For each complete_xxx
operation there is similar logic that decides what should happen next. So, how do we actually get to the next stage in a pipeline? Let's look at Operation::trigger_mapping
as an example. We call Runtime::add_to_local_queue
:
void Operation::trigger_mapping(void)
{
// Then put this thing on the ready queue
runtime->add_to_local_queue(parent_ctx->get_executing_processor(),
this, false /*prev fail*/);
}
After a stop in the runtime, we make it to the processor manager:
void ProcessorManager::add_to_local_ready_queue(Operation *op, bool prev_failure)
{
args.hlr_id = HLR_TRIGGER_OP_ID;
args.manager = this;
args.op = op;
if (!prev_failure)
{
AutoLock l_lock(local_queue_lock);
Event next = utility_proc.spawn(HLR_TASK_ID, &args, sizeof(args),
local_scheduler_preconditions[next_local_index]);
Here we will spawn a high-level runtime task as we had shown above for starting dependence analysis. In this case, we will select the HLR_TRIGGER_OP_ID
value for that giant switch statement. This lands us here which as we can see actually calls op->trigger_execution
. If execution fails for some reason, the task goes back onto the ready queue. Now that's pretty cool.
case HLR_TRIGGER_OP_ID:
{
// Key off of args here instead of data
const ProcessorManager::TriggerOpArgs *trigger_args =
(const ProcessorManager::TriggerOpArgs*)args;
Operation *op = trigger_args->op;
bool mapped = op->trigger_execution();
if (!mapped)
{
ProcessorManager *manager = trigger_args->manager;
manager->add_to_local_ready_queue(op, true/*failure*/);
}
break;
}
So that's an overview of operations at a super high level.
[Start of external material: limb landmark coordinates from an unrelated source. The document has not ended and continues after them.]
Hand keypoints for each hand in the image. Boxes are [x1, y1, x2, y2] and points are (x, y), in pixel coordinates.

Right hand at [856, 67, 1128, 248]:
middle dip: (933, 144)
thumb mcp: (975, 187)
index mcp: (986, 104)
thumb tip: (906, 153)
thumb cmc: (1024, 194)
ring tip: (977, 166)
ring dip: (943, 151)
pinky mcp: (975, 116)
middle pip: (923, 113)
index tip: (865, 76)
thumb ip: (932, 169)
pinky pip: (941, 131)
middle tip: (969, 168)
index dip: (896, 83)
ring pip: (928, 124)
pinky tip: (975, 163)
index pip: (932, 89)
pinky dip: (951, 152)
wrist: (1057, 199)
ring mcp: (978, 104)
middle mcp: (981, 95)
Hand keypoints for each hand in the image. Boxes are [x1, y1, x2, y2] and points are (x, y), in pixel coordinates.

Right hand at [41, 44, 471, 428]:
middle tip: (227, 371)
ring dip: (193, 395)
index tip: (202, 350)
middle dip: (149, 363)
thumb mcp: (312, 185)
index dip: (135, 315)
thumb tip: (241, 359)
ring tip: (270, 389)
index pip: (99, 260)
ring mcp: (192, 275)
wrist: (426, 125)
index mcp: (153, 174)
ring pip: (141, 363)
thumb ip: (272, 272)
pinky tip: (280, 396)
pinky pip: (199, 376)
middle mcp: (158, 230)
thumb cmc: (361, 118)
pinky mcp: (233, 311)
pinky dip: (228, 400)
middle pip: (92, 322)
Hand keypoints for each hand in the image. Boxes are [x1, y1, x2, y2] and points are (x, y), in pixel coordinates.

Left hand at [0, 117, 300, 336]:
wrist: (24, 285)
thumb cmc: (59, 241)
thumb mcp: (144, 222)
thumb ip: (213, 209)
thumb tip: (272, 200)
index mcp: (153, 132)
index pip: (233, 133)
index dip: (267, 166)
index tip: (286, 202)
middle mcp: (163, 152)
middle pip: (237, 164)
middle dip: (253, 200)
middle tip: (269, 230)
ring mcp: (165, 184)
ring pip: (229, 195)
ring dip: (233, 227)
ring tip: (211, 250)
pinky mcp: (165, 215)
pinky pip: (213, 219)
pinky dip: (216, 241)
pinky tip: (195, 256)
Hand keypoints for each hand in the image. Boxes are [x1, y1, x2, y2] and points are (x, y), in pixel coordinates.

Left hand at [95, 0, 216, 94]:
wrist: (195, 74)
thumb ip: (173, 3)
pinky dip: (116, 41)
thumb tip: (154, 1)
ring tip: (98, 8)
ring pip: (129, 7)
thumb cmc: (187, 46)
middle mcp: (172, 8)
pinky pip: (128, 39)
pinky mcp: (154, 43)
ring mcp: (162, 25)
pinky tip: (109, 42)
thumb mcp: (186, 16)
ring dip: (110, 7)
Next we'll briefly look at how the top-level task starts up. It's very similar.
Top-level Task
Execution of a Legion application begins with a single top level task executing on one processor. Recall the method used to bootstrap the system with a single task, that I've annotated here with a high-level description of its operation:
void Runtime::launch_top_level_task(Processor proc)
{
// Create TaskLauncher
// Copy in task arguments
// Set task arguments from mapper
...
add_to_ready_queue(proc, top_task, false);
}
The important component for us here is the method add_to_ready_queue
(sound familiar?), which is the entry point to the Legion operation pipeline (sorta... the entry point for the top-level task. see above for other task types).
Here we have arrived at the starting point. The prev_fail
can be ignored for now. In the context of the top-level task we can assume there are no previous failures. The first thing we do is add the task to the processor manager's ready queue.
void Runtime::add_to_ready_queue(Processor p, TaskOp *op, bool prev_fail)
{
proc_managers[p]->add_to_ready_queue(op, prev_fail);
}
There is a processor manager for every low-level non-utility processor. After a task is ready to run it gets assigned to a processor manager.
void ProcessorManager::add_to_ready_queue(TaskOp *task, bool prev_failure)
{
...
if (prev_failure)
ready_queues[task->map_id].push_front(task);
else
ready_queues[task->map_id].push_back(task);
...
}
Note that the top level task enjoys special treatment in the pipeline. In particular, it has no dependencies, and as such can skip the dependency analysis that all other tasks must suffer through.